Les restes de tortues du Kimméridgien de Fumel décrits par Sauvage (1902b: 28, 29) furent également mentionnés par Bergounioux (1935: 37, 38) dans son ouvrage sur les chéloniens fossiles du bassin d’Aquitaine. La manière dont est rédigée la section consacrée aux tortues du Kimméridgien de Fumel dans ce travail pourrait laisser supposer que Bergounioux avait étudié en personne le matériel de la collection Combes conservé au Musée de la ville d’Agen ( Püntener et al. 2014: 354). Il est cependant peu probable que cela soit le cas. Le conservateur du musée de l’époque n’est en effet pas mentionné dans ses remerciements ( Bergounioux 1935: 9, 10). Par ailleurs, Bergounioux se contente de reprendre, en les reformulant, les analyses de Sauvage fondées sur la description de seulement trois spécimens alors que la collection Combes possède d’autres spécimens comme il l’est montré plus loin. Bien que le matériel étudié par Sauvage ait longtemps été considéré comme perdu, il en a souvent été fait allusion dans la littérature ( Vignaud et al. 1994; Lapparent de Broin et al. 1996, 2021; Püntener et al. 2014;Pérez-García 2015; Anquetin & Chapman 2016; Anquetin et al. 2017).
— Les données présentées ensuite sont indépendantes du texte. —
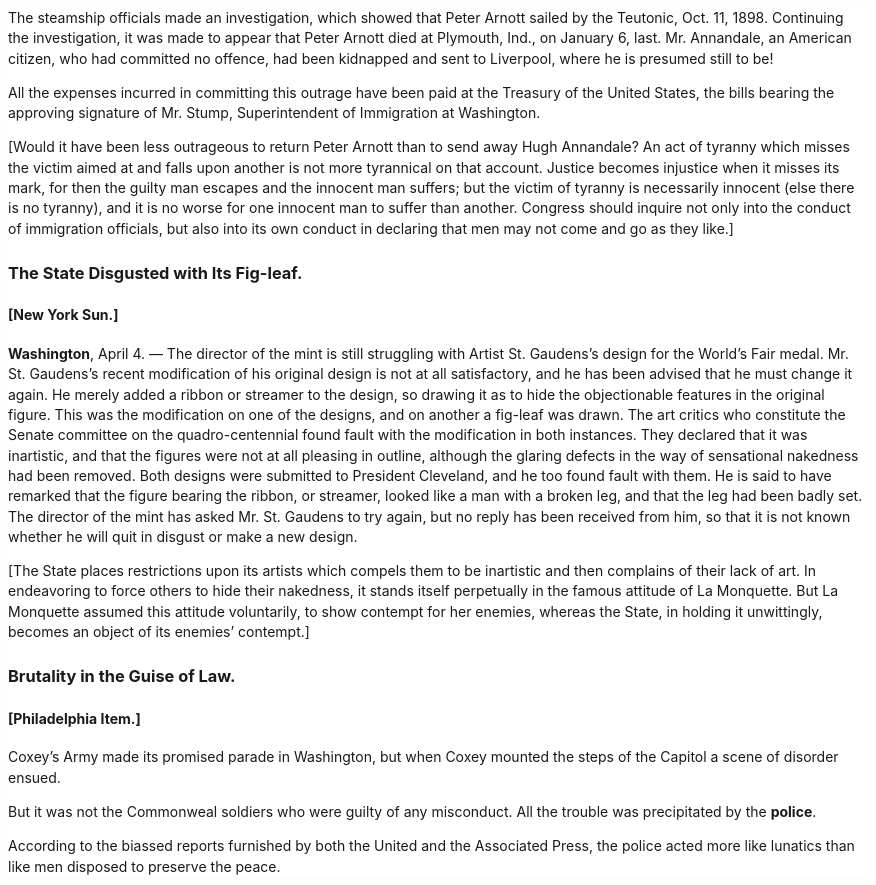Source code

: The steamship officials made an investigation, which showed that Peter Arnott sailed by the Teutonic, Oct. 11, 1898. Continuing the investigation, it was made to appear that Peter Arnott died at Plymouth, Ind., on January 6, last. Mr. Annandale, an American citizen, who had committed no offence, had been kidnapped and sent to Liverpool, where he is presumed still to be!

All the expenses incurred in committing this outrage have been paid at the Treasury of the United States, the bills bearing the approving signature of Mr. Stump, Superintendent of Immigration at Washington.

[Would it have been less outrageous to return Peter Arnott than to send away Hugh Annandale? An act of tyranny which misses the victim aimed at and falls upon another is not more tyrannical on that account. Justice becomes injustice when it misses its mark, for then the guilty man escapes and the innocent man suffers; but the victim of tyranny is necessarily innocent (else there is no tyranny), and it is no worse for one innocent man to suffer than another. Congress should inquire not only into the conduct of immigration officials, but also into its own conduct in declaring that men may not come and go as they like.]

### The State Disgusted with Its Fig-leaf.

#### [New York Sun.]

**Washington**, April 4. — The director of the mint is still struggling with Artist St. Gaudens’s design for the World’s Fair medal. Mr. St. Gaudens’s recent modification of his original design is not at all satisfactory, and he has been advised that he must change it again. He merely added a ribbon or streamer to the design, so drawing it as to hide the objectionable features in the original figure. This was the modification on one of the designs, and on another a fig-leaf was drawn. The art critics who constitute the Senate committee on the quadro-centennial found fault with the modification in both instances. They declared that it was inartistic, and that the figures were not at all pleasing in outline, although the glaring defects in the way of sensational nakedness had been removed. Both designs were submitted to President Cleveland, and he too found fault with them. He is said to have remarked that the figure bearing the ribbon, or streamer, looked like a man with a broken leg, and that the leg had been badly set. The director of the mint has asked Mr. St. Gaudens to try again, but no reply has been received from him, so that it is not known whether he will quit in disgust or make a new design.

[The State places restrictions upon its artists which compels them to be inartistic and then complains of their lack of art. In endeavoring to force others to hide their nakedness, it stands itself perpetually in the famous attitude of La Monquette. But La Monquette assumed this attitude voluntarily, to show contempt for her enemies, whereas the State, in holding it unwittingly, becomes an object of its enemies’ contempt.]

### Brutality in the Guise of Law.

#### [Philadelphia Item.]

Coxey’s Army made its promised parade in Washington, but when Coxey mounted the steps of the Capitol a scene of disorder ensued.

But it was not the Commonweal soldiers who were guilty of any misconduct. All the trouble was precipitated by the **police**.

According to the biassed reports furnished by both the United and the Associated Press, the police acted more like lunatics than like men disposed to preserve the peace.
Sauvage donne les photographies des faces dorsale et ventrale d’un fémur gauche qu’il attribue à Plesiochelys sp. ( Fig. 23A, B View FIG ). Bien que l’absence des vues antérieures et postérieures ne permettent pas une analyse complète de sa morphologie, sa face dorsale laisse deviner une tête proximale hémisphérique allongée dans la direction de l’axe long du fémur ( Fig. 23A View FIG ). En vue ventrale, les deux trochanters forment une fosse en forme de «V» ( Fig. 23B View FIG ). Le fémur s’élargit régulièrement dans sa portion distale. Les surfaces articulaires des deux condyles semblent séparées par une légère dépression. Ce spécimen se distingue des fémurs de Tropidemys langii Rütimeyer, 1873 qui présentent une tête fémorale de forme arrondie et une fosse intertrochantérienne plus large et plus arrondie à sa base ( Püntener et al. 2014, 2017b). En revanche, sa forme générale se rapproche de celle des fémurs de Plesiochelys bigleri Püntener, Anquetin & Billon-Bruyat, 2017 du Kimméridgien de Suisse, eux-mêmes indifférenciables des fémurs de Plesiochelys etalloni ( Pictet & Humbert, 1857) et Craspedochelys jaccardi ( Pictet, 1860) ( Püntener et al. 2017a, b). Pour cette raison, il sera attribué à un Plesiochelyidae indet.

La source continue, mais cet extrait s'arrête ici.